··· LISTED ENTRIES

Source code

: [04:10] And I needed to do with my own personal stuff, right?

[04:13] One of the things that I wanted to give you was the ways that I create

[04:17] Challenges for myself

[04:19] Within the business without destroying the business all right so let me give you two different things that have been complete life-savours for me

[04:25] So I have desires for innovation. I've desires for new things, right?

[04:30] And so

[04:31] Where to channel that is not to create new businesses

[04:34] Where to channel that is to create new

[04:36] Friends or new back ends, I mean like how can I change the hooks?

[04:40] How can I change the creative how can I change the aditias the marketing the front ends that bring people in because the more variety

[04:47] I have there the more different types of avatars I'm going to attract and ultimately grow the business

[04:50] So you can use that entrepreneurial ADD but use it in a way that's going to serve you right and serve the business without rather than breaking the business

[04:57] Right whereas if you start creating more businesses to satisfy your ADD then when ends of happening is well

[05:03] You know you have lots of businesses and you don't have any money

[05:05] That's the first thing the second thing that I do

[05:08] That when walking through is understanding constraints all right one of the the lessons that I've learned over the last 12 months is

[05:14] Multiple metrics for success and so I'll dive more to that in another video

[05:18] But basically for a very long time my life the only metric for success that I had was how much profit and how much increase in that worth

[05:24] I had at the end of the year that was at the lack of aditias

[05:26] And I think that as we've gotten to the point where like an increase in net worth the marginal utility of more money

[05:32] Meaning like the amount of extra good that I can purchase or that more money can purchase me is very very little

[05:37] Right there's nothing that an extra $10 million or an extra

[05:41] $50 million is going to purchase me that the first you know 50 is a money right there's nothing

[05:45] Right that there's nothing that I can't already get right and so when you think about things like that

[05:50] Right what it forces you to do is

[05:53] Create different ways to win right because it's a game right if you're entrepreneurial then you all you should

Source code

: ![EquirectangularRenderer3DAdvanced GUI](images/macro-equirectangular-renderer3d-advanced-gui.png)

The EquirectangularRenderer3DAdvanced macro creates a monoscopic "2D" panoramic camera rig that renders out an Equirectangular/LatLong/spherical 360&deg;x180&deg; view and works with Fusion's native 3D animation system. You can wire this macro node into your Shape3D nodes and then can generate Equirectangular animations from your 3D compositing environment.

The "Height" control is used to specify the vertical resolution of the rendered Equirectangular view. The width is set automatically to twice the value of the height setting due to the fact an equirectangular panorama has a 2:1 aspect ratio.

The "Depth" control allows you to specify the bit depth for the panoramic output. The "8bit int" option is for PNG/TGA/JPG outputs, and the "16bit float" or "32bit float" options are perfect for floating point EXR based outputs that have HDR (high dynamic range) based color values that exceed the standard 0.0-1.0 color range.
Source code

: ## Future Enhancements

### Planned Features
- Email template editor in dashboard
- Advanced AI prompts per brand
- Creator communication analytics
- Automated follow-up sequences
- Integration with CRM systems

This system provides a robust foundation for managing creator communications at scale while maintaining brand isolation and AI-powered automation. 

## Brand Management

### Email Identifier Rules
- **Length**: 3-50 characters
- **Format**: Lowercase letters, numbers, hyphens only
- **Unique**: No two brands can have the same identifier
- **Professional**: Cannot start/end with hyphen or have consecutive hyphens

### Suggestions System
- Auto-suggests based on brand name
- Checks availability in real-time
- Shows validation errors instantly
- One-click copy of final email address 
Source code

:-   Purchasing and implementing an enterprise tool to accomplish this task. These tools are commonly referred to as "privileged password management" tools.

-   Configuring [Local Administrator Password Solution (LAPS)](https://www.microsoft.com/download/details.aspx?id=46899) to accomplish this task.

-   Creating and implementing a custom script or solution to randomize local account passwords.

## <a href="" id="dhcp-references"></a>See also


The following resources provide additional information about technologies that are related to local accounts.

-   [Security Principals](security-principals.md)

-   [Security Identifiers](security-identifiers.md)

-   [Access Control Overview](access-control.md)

······

◆ WHAT YOU HAVE TO DO ◆
Your answer should consist of the lines from the line with "The EquirectangularRenderer3DAdvanced macro" to the line with "- Integration with CRM systems" above, repeated exactly, both ends included.

◆ REPLY ◆
The EquirectangularRenderer3DAdvanced macro creates a monoscopic "2D" panoramic camera rig that renders out an Equirectangular/LatLong/spherical 360&deg;x180&deg; view and works with Fusion's native 3D animation system. You can wire this macro node into your Shape3D nodes and then can generate Equirectangular animations from your 3D compositing environment.

The "Height" control is used to specify the vertical resolution of the rendered Equirectangular view. The width is set automatically to twice the value of the height setting due to the fact an equirectangular panorama has a 2:1 aspect ratio.

The "Depth" control allows you to specify the bit depth for the panoramic output. The "8bit int" option is for PNG/TGA/JPG outputs, and the "16bit float" or "32bit float" options are perfect for floating point EXR based outputs that have HDR (high dynamic range) based color values that exceed the standard 0.0-1.0 color range.
Source code

: ## Future Enhancements

### Planned Features
- Email template editor in dashboard
- Advanced AI prompts per brand
- Creator communication analytics
- Automated follow-up sequences
- Integration with CRM systems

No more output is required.